> WHAT IS NEEDED:
Please report how many lines of the following entries hold the word "wrist", giving the number alone.

> THE DATA:

=== Section Start ===

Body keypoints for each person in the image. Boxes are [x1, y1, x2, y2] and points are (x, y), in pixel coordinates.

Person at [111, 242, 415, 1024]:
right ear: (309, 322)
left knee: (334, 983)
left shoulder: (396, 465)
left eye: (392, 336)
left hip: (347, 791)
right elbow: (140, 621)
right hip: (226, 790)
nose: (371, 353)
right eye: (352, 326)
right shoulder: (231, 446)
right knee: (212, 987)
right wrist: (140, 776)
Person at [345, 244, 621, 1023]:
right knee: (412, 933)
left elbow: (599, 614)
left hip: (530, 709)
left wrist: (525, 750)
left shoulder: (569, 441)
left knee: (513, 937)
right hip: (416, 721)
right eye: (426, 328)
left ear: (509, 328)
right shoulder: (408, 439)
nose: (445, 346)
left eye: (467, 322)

=== Section End ===
=== Section Start ===

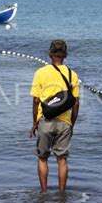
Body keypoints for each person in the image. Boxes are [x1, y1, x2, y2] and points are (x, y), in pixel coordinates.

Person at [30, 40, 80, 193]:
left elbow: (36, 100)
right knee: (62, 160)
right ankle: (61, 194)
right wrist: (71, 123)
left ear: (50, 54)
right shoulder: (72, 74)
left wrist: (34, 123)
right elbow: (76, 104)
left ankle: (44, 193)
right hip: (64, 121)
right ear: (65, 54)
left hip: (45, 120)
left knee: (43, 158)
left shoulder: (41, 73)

=== Section End ===
=== Section Start ===

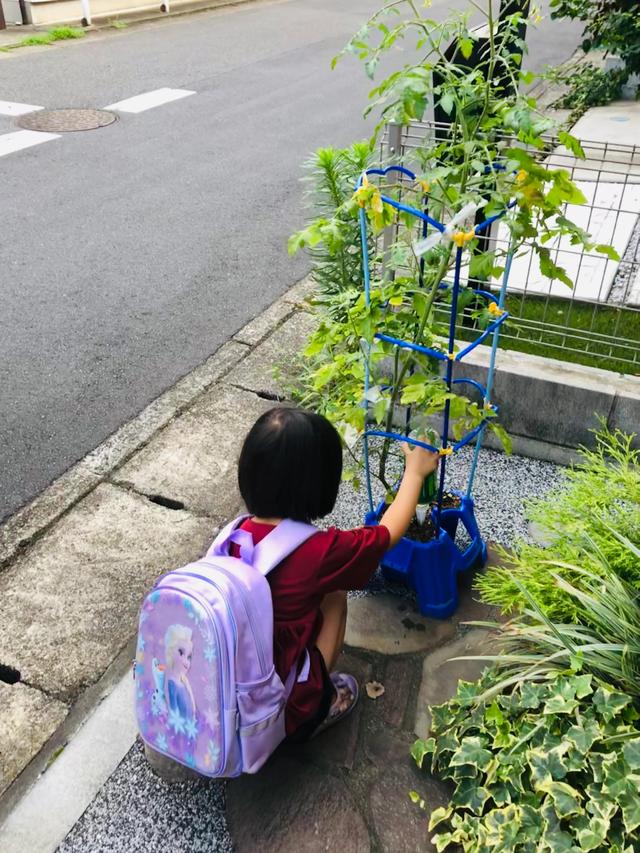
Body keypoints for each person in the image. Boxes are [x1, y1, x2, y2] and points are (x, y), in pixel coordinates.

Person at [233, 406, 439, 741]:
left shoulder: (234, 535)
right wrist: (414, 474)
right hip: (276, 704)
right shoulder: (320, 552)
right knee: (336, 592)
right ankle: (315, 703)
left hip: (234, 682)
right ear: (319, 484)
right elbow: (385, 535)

=== Section End ===

> RESPONSE BELOW:
5